Dans les entreprises, les conséquences du positivisme obligatoire

Dans certaines entreprises, la convivialité, l’humour et l’enthousiasme semblent faire partie intégrante de l’identité collective. L’ambiance est “cool”, les échanges détendus, les difficultés relativisées. On valorise l’optimisme, la capacité à “prendre les choses avec recul”, à “garder le sourire”. Ce climat peut sembler protecteur, apaisant, voire moderne. Mais il devient problématique lorsqu’il impose, de façon implicite, de ne jamais aborder ce qui pèse, ce qui blesse ou ce qui dérange. Ce n’est plus une ambiance chaleureuse : c’est un registre émotionnel normé, dans lequel les affects lourds n’ont pas droit de cité.
Une adaptation forcée à une tonalité unique
Dans ces environnements, toute personne qui tente d’exprimer un malaise, une fatigue ou une inquiétude prend le risque d’être perçue comme inadaptée. On ne lui dit pas de se taire, mais on la renvoie à un décalage, à une humeur “trop lourde” ou “pas dans le ton”. Cela ne se joue pas dans le discours explicite, mais dans les regards, les silences, les changements de sujet. Progressivement, une autocensure s’installe : mieux vaut alléger, plaisanter, lisser. Cette norme collective invisible pousse chacun à composer un personnage souriant, au prix parfois d’un profond épuisement intérieur.
Exemple : Amélie, en décalage discret
Amélie, 33 ans, travaille dans une start-up où la bonne humeur est quasi institutionnelle. Les réunions débutent par une anecdote drôle, les mails internes sont ponctués de smileys, et les désaccords s’expriment en termes choisis. Amélie traverse une période difficile mais n’ose pas en parler. Elle tente d’afficher le même ton, mais se sent de plus en plus vide. En séance, elle dit : “J’ai l’impression d’être inadaptée parce que je n’ai plus envie de faire semblant.” Dans ce collectif hyper-positif, toute fragilité devient une menace silencieuse, à dissimuler pour ne pas altérer la dynamique.
Ce que la légèreté empêche de traverser
À force de rendre invisible ce qui pèse, on finit par creuser une distance entre soi et les autres, mais aussi entre soi et soi. La parole authentique, même douce, devient difficile à poser. Et ce n’est pas seulement la douleur qui est empêchée, mais la complexité des sentiments. La nuance disparaît au profit d’un registre unique : dynamique, enthousiaste, apaisé. Ceux qui n’y adhèrent plus totalement se sentent de trop, ou s’efforcent de rentrer dans le moule, jusqu’à parfois perdre leur propre tonalité intérieure. La légèreté devient alors non plus une ressource, mais un écran.

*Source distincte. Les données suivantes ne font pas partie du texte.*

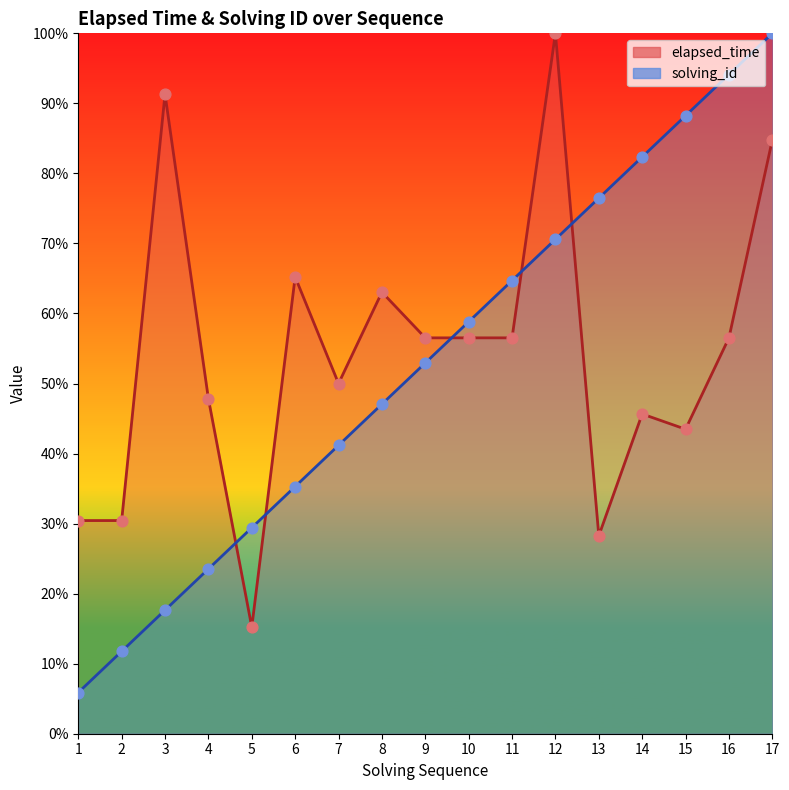

Which series has the largest Y range (max minus min)?

solving_id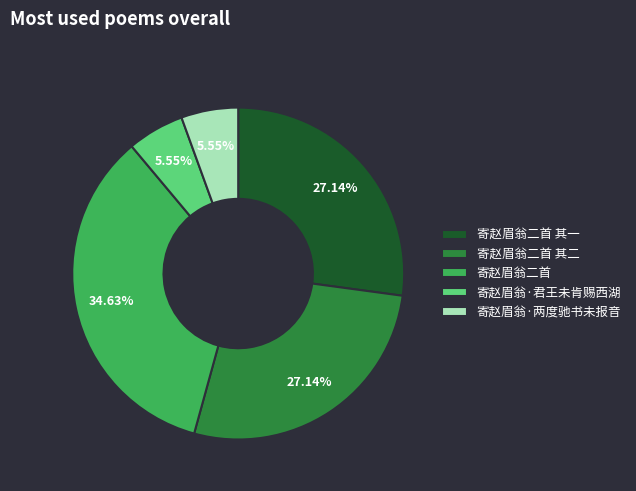

Which category has the biggest portion of the pie?

寄赵眉翁二首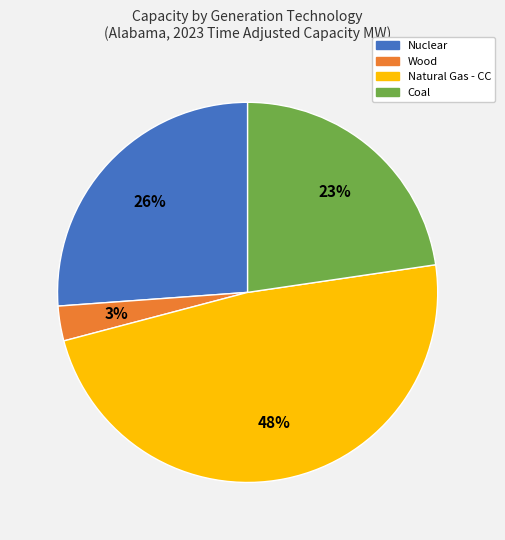

To the nearest percent, what is the combined percentage of Coal and Wood?

26%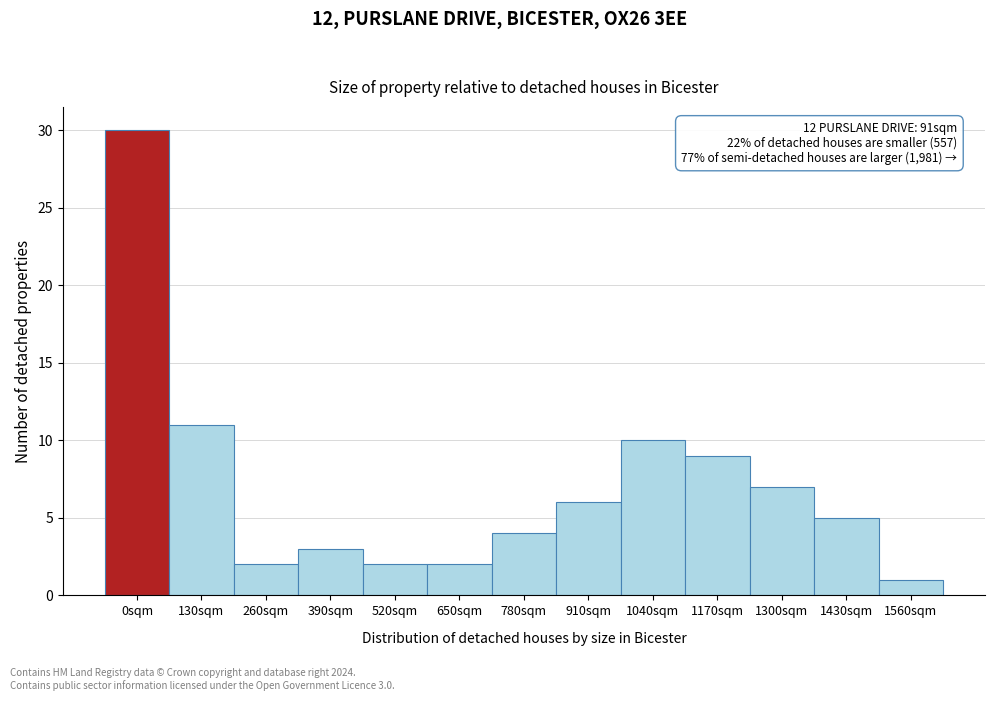

Reading right to left, extract all data points from this chart.

1	5	7	9	10	6	4	2	2	3	2	11	30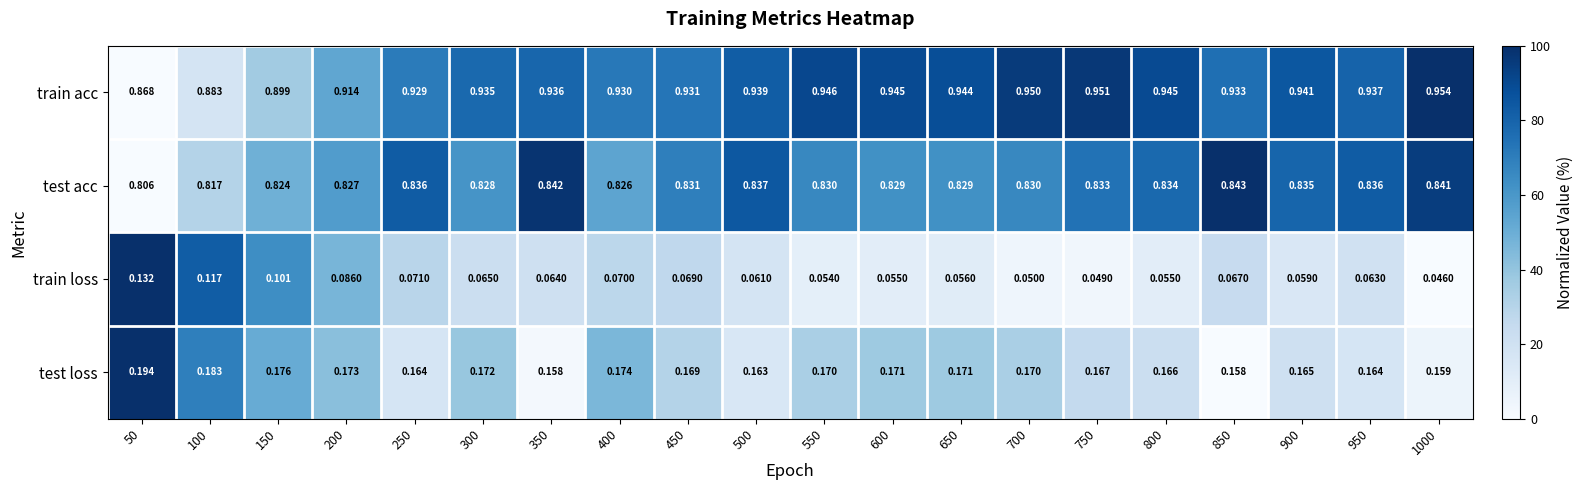

List the series in order of their peak value, lowest first.

train loss, test loss, test acc, train acc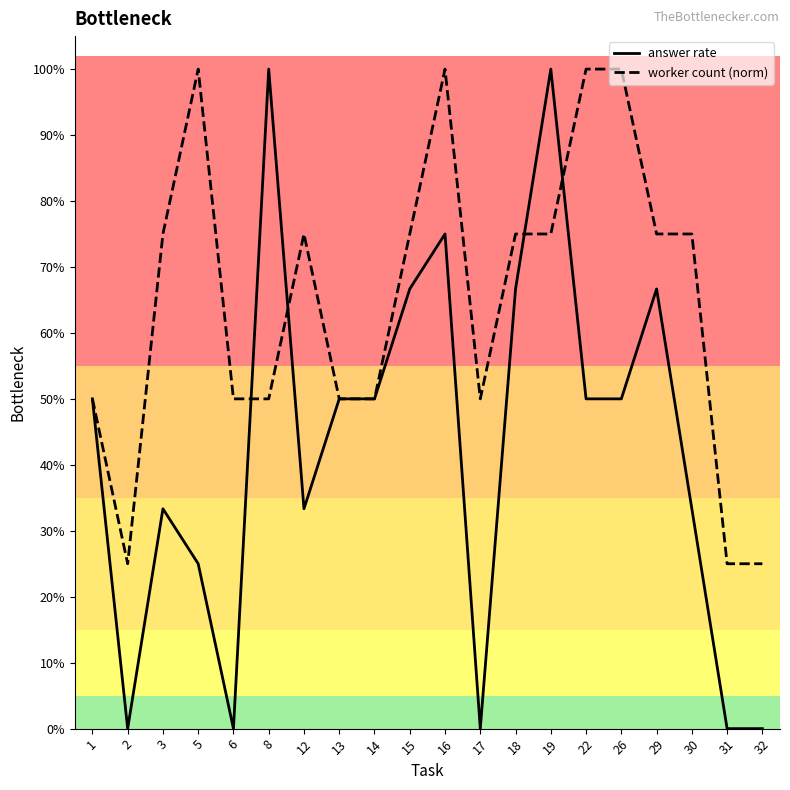

What are all the series names shown in the legend?

answer rate, worker count (norm)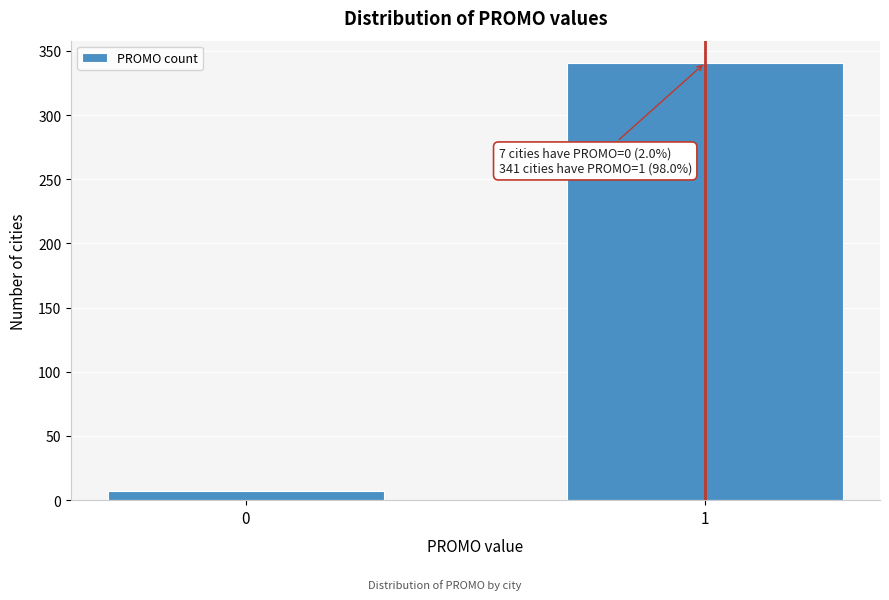

Reading left to right, list all the values displayed in this chart.

0=7	1=341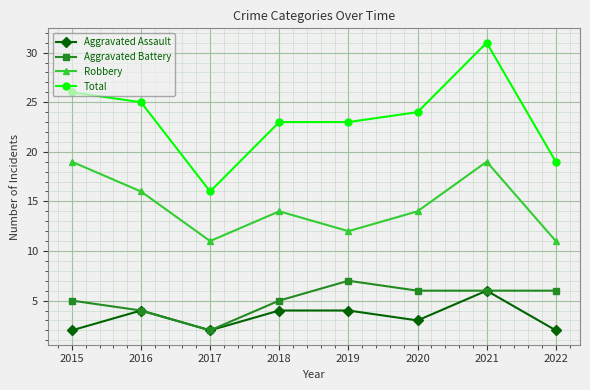

List the series in order of their peak value, highest first.

Total, Robbery, Aggravated Battery, Aggravated Assault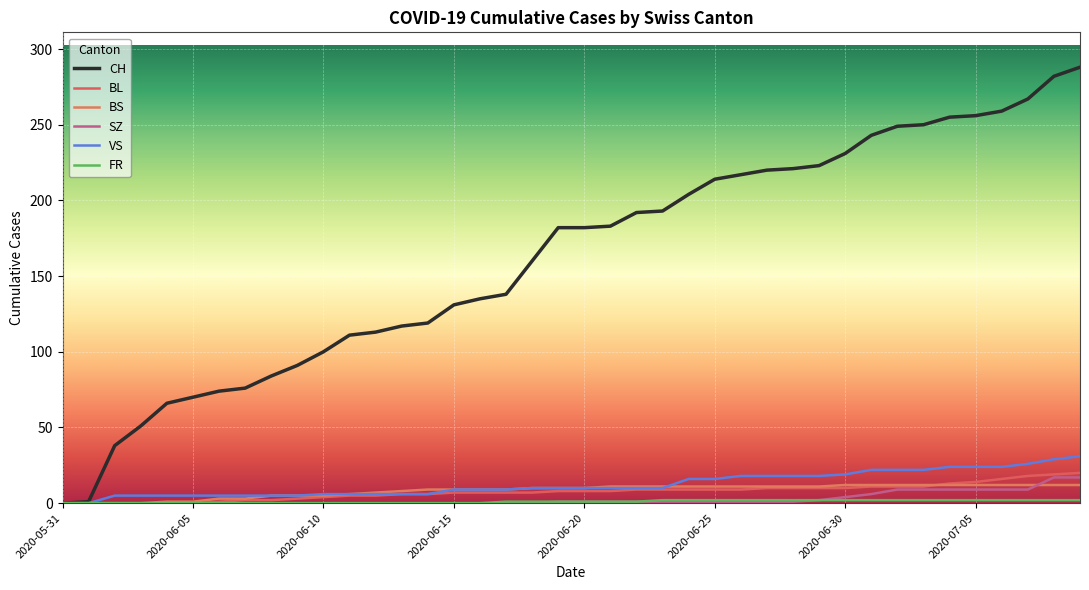

What is the maximum value for BS?

12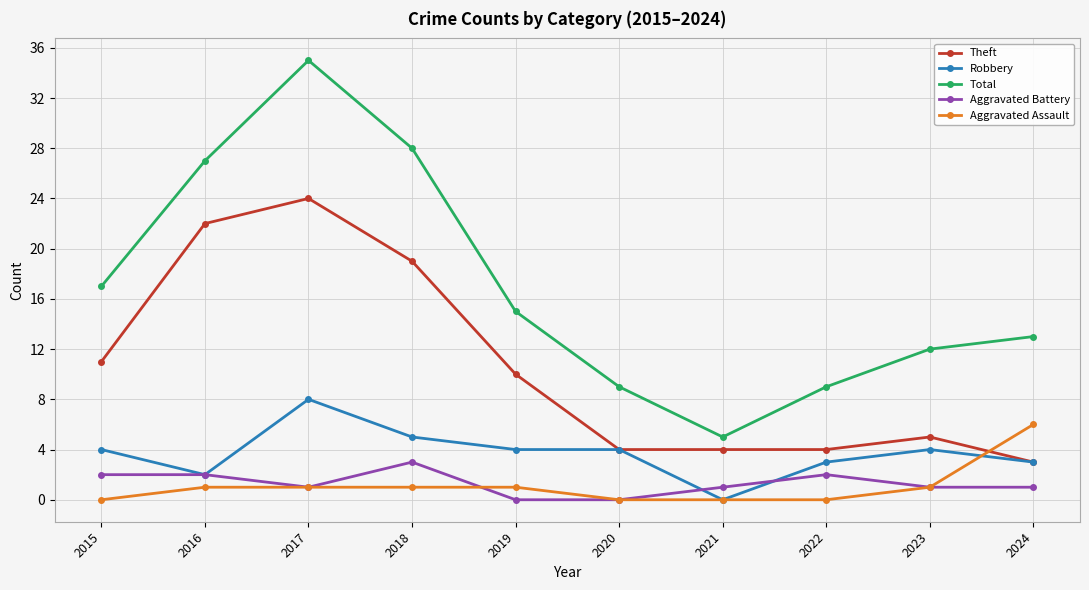

The Theft series shows 10 at 2019. True or false?

True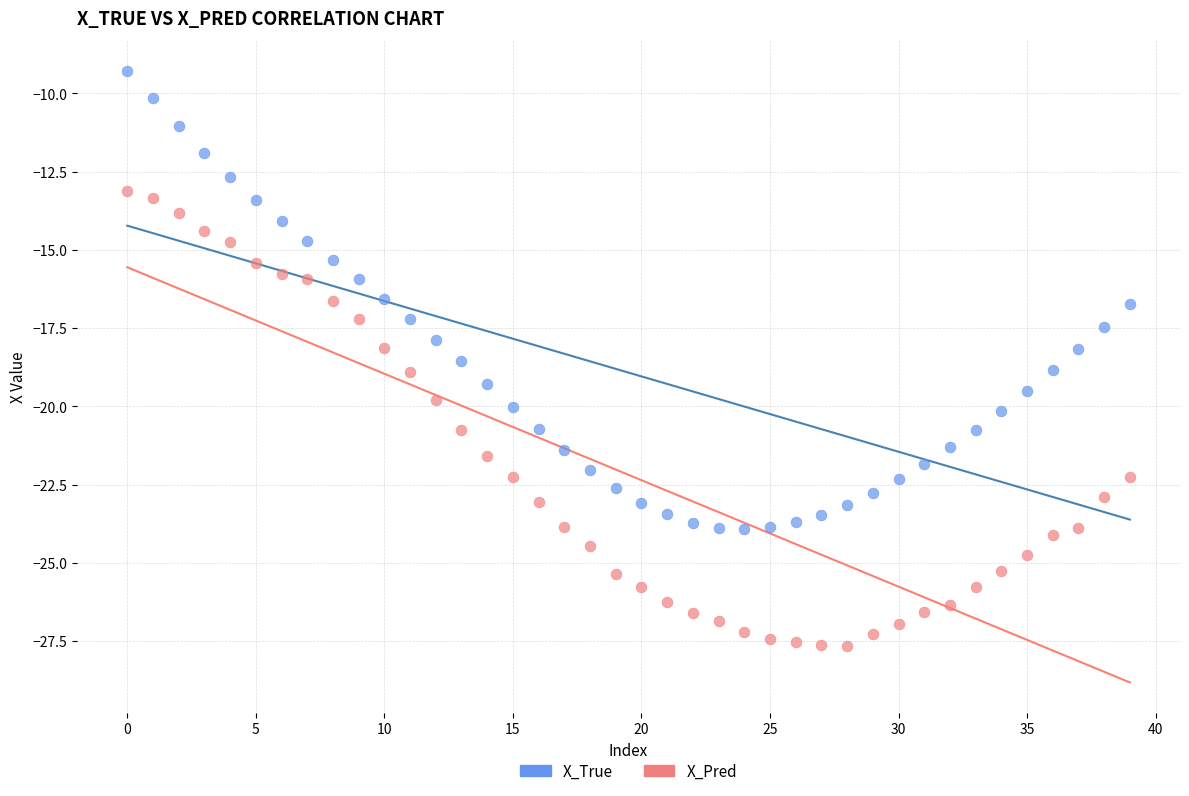

Which series contains the lowest Y value?

X_Pred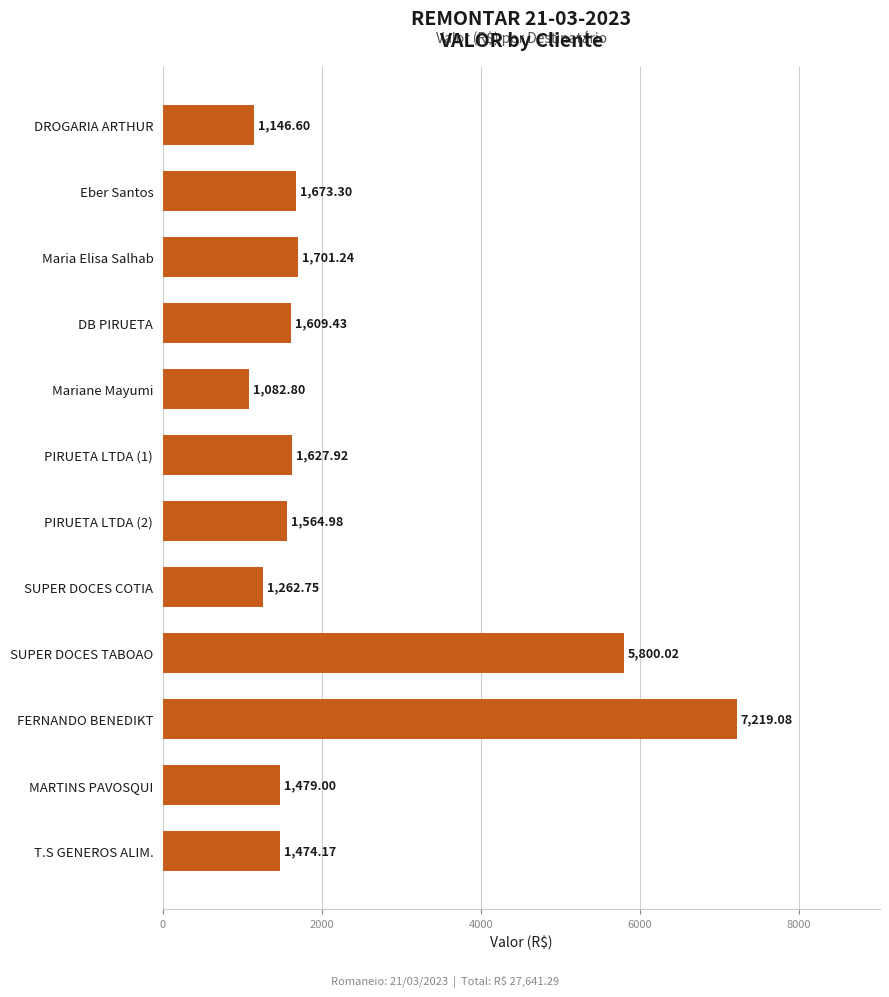

At which label is the value closest to 4150?

SUPER DOCES TABOAO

Réhabiliter la gravité sans craindre la rupture
Rompre ce cercle ne suppose pas de plomber l’ambiance, mais de réintroduire le droit à d’autres formes d’expression, à des registres émotionnels moins euphoriques. Il ne s’agit pas de se plaindre constamment, mais de reconnaître que tout n’est pas léger. Créer un espace où la parole peut accueillir l’ambivalence, la fatigue ou la tristesse sans s’effondrer. C’est dans cette pluralité que peut émerger un vrai sentiment de sécurité. Car un collectif mature n’a pas besoin de se protéger de la gravité : il sait qu’elle n’annule pas la joie, mais qu’elle lui donne sa profondeur.